Columbus rezones old 4-H Center
Tennis courts, brewery planned for property
COLUMBUS—The Town of Columbus rezoned the old 4-H Center property from public service zoning to Highway Commercial in order for the new property owners to install four tennis courts and turn the building into a brewery.
Columbus Town Council met last week and held a public hearing prior to approving the new zoning. No residents spoke during the public hearing.
Grier Eargle said he currently has the property under contract and the property owners want to put four tennis courts in front of the building. In order to do that, he said, the property needs to be rezoned.
Eargle said the advantage to the town if the property is developed is it will put it back on the tax rolls. The 6.5-acre property was formerly owned by the county and served for decades as the county 4-H Center.
Eargle explained that the property owners are a group of individuals. He said the group is 25-30 individuals wanting to start a tennis club there with four tennis courts. Eargle said there are already two tennis courts on site, but there are trees growing out of them. The group plans to have four clay courts there and to utilize the 4-H building, which formerly was an old prison, for a brewery.

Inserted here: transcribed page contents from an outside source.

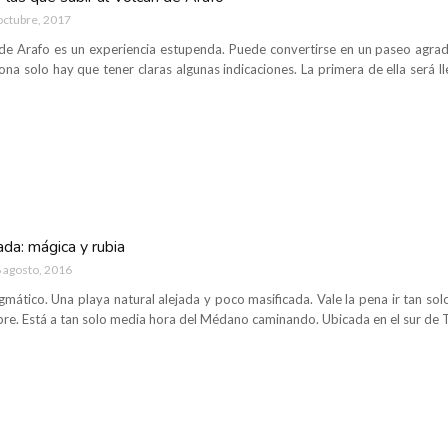
octubre, 2017
 de Arafo es un experiencia estupenda. Puede convertirse en un paseo agrada
zona solo hay que tener claras algunas indicaciones. La primera de ella será 
da: mágica y rubia
 agosto, 2016
igmático. Una playa natural alejada y poco masificada. Vale la pena ir tan 
e. Está a tan solo media hora del Médano caminando. Ubicada en el sur de Te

“It’s in the part of town where most of our growth will be in the future,” said Columbus Mayor Eric McIntyre. “I think it would be a great use of that building.”
McIntyre said it will also be good to put the property back on the tax rolls.
During the most recent Columbus Planning Board meeting, the planning board approved recommending the rezoning. At that meeting, Eargle said the property owner may want to subdivide the land and sell the back three acres to someone who could create low income or multi-family housing units.
The property is located on Locust Street, off East Mills Street in Columbus.